House Panel Approves Dodd-Frank Extension

The House Agriculture Committee approved H.R. 1573, “Extending the Deadline for Implementation of Title VII of Dodd-Frank,” on a straight party-line vote. The legislation would extend the July ’11 deadline for implementing Title VII by 18 months.

The legislation maintains the existing deadline for defining the key terms of derivatives regulations for end-users; requires additional forums for public input; and retains the existing timelines for reporting over-the-counter contracts, which will allow regulators to develop rules based on hard data instead of estimates.

According to Committee Chairman Lucas (R-OK), “(t)his bill does not repeal or modify the provisions of Title VII. It is a first step at improving the process to ensure the federal government is being responsive to the public and is held accountable for safeguarding the economy against unworkable or unnecessary regulation.”

##########

◆ Problems to work on ◆
[1] Copy the passage from the Dodd-Frank extension news item word for word, starting at "The House Agriculture" and ending at "by 18 months.".
[2] Answer these questions using the Dodd-Frank extension news item:
(a) Which committee approved H.R. 1573?
(b) By how many months would the bill extend the deadline for implementing Title VII?
(c) Which committee chairman is quoted?

Dataset excerpts:
##########

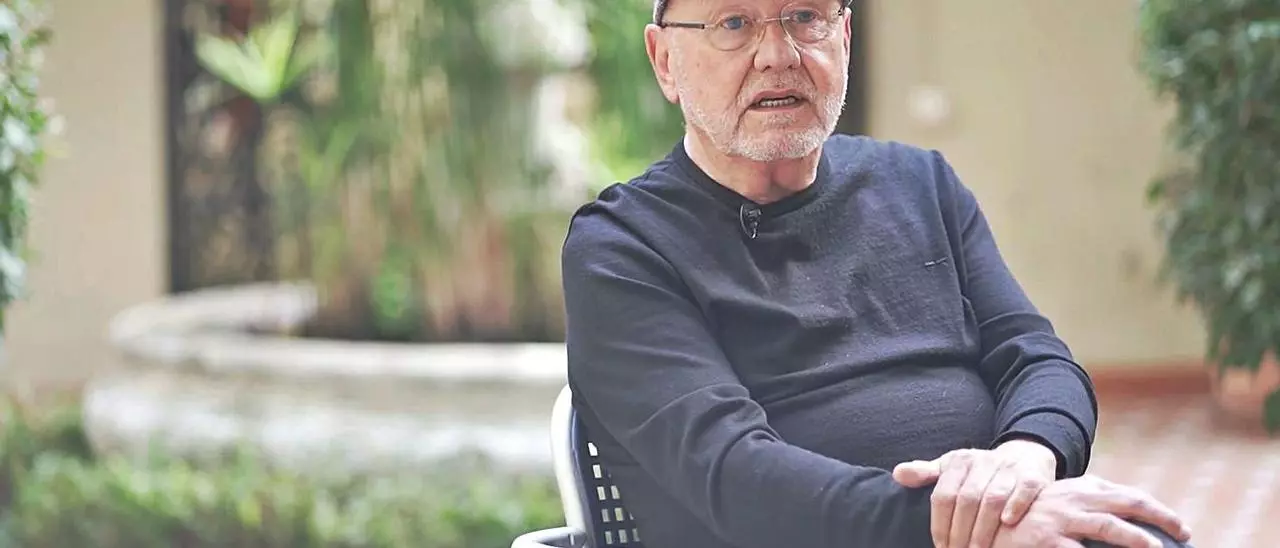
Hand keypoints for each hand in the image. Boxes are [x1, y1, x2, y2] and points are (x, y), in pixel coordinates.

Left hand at [892, 440, 1056, 547]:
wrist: (1024, 453)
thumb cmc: (981, 468)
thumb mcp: (952, 466)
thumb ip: (926, 473)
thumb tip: (898, 474)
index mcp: (959, 462)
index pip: (944, 495)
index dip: (940, 524)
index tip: (941, 546)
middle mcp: (983, 463)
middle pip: (967, 500)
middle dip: (961, 531)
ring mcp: (1009, 469)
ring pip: (993, 497)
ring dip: (984, 527)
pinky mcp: (1032, 476)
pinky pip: (1025, 489)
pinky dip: (1016, 505)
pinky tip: (1008, 523)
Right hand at [991, 475, 1191, 547]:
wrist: (980, 524)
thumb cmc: (1020, 520)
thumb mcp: (1054, 504)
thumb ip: (1082, 504)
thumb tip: (1117, 514)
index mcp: (1076, 490)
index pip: (1124, 495)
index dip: (1154, 508)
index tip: (1176, 526)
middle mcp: (1071, 500)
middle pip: (1126, 502)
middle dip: (1161, 516)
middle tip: (1184, 532)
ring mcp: (1059, 520)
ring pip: (1110, 527)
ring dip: (1139, 539)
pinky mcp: (1045, 540)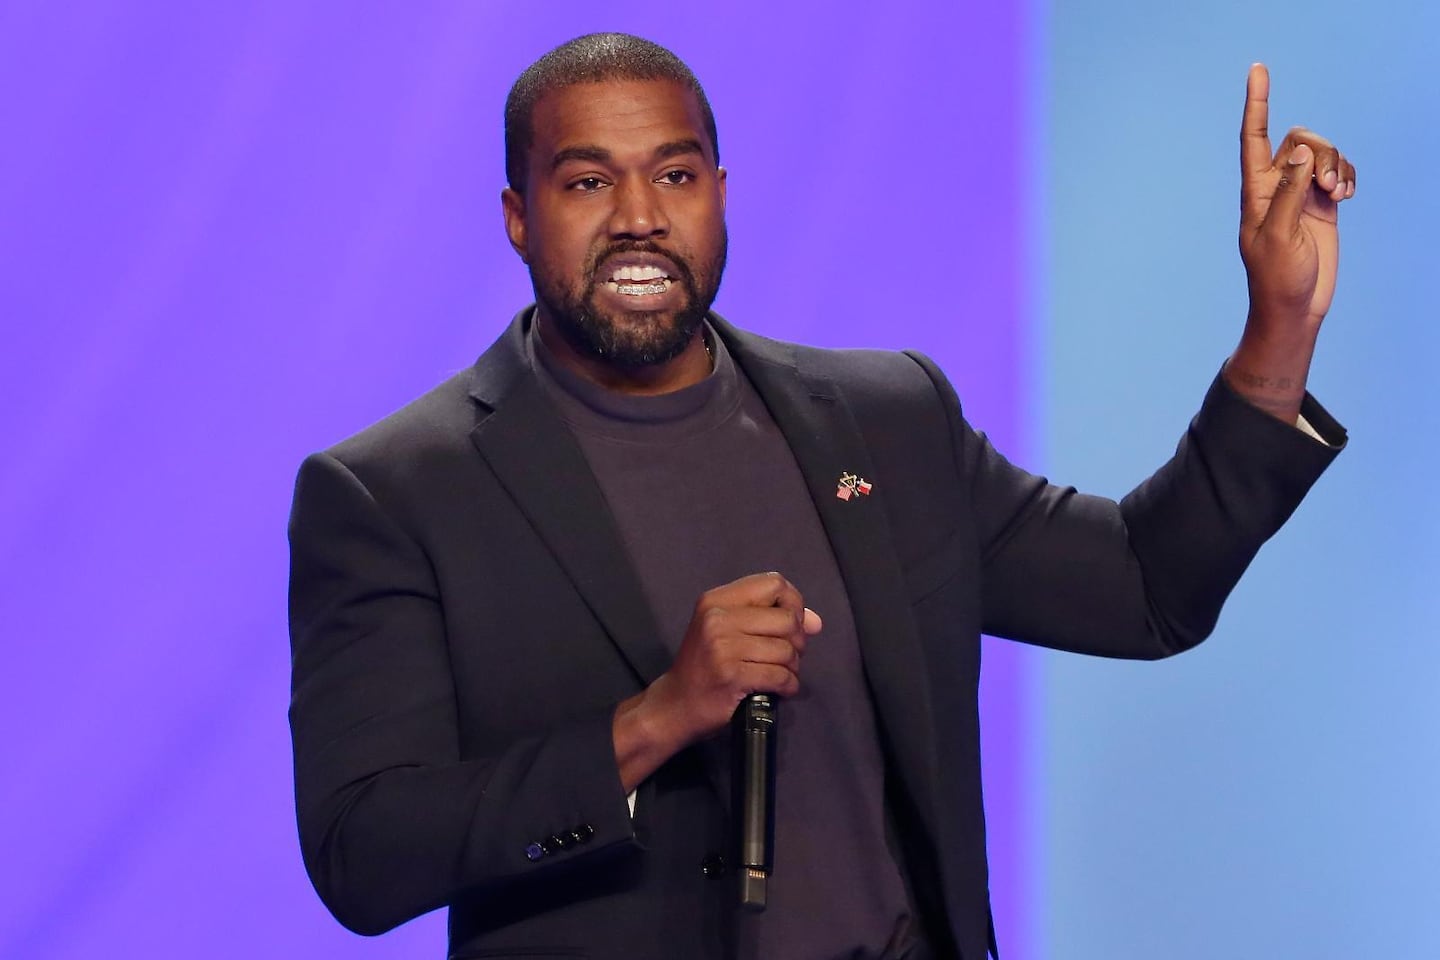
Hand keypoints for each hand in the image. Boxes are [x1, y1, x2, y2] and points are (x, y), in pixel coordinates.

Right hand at [612, 573, 821, 790]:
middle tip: (786, 655)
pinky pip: (781, 676)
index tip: (789, 623)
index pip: (773, 583)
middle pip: (786, 618)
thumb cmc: (704, 666)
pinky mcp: (733, 676)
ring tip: (780, 673)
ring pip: (787, 650)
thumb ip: (770, 618)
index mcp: (716, 600)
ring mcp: (723, 648)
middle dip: (797, 640)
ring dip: (792, 667)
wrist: (675, 705)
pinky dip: (788, 685)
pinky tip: (780, 689)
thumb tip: (815, 622)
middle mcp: (718, 618)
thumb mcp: (726, 630)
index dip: (792, 602)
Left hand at [1226, 63, 1356, 421]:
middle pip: (1299, 140)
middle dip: (1322, 151)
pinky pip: (1338, 171)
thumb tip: (1302, 153)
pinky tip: (1347, 196)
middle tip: (1329, 185)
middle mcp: (1276, 188)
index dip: (1256, 103)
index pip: (1253, 139)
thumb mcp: (1279, 236)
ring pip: (1322, 153)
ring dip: (1338, 165)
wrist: (1294, 308)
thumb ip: (1290, 193)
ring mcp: (1300, 195)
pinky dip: (1348, 175)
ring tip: (1340, 193)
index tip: (1258, 69)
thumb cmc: (1276, 279)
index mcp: (1256, 192)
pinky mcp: (1321, 205)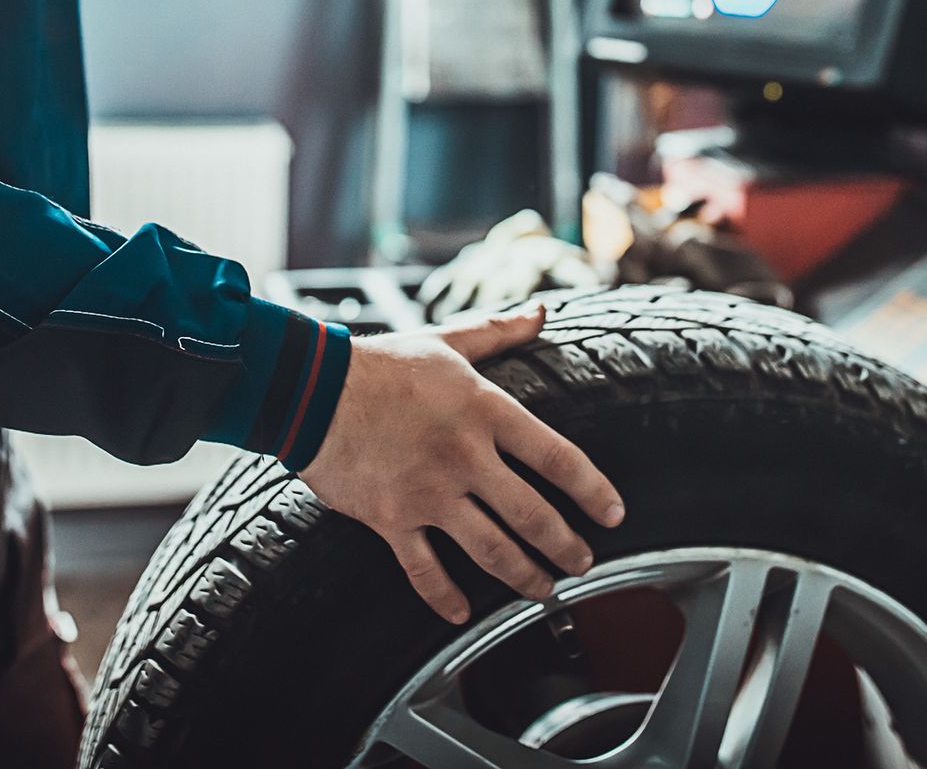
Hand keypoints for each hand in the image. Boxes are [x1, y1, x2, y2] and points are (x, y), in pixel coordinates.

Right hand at [298, 304, 625, 623]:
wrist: (312, 391)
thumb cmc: (382, 365)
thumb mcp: (446, 342)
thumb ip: (498, 333)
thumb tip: (539, 313)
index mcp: (485, 411)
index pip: (557, 458)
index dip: (593, 490)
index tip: (614, 513)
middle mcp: (464, 457)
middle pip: (532, 516)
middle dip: (565, 547)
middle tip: (583, 563)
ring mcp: (429, 493)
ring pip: (490, 550)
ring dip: (524, 577)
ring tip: (543, 590)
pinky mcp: (392, 519)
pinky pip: (424, 570)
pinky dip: (444, 596)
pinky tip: (462, 613)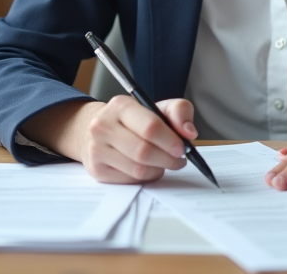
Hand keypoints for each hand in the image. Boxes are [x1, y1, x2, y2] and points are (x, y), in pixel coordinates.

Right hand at [21, 95, 197, 183]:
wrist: (101, 130)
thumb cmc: (135, 119)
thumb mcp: (157, 107)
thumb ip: (179, 112)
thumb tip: (189, 133)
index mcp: (120, 106)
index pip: (150, 127)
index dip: (170, 140)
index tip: (182, 148)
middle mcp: (103, 126)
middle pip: (143, 151)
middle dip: (167, 159)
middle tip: (179, 160)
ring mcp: (97, 149)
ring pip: (137, 169)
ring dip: (158, 169)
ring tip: (164, 162)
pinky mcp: (97, 170)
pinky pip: (130, 180)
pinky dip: (146, 177)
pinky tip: (148, 168)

##########

◆ Exercise results ◆
[1]
The House Agriculture Committee approved H.R. 1573, “Extending the Deadline for Implementation of Title VII of Dodd-Frank,” on a straight party-line vote. The legislation would extend the July ’11 deadline for implementing Title VII by 18 months.

[2]
(a) The House Agriculture Committee
(b) 18 months
(c) Chairman Lucas (R-OK)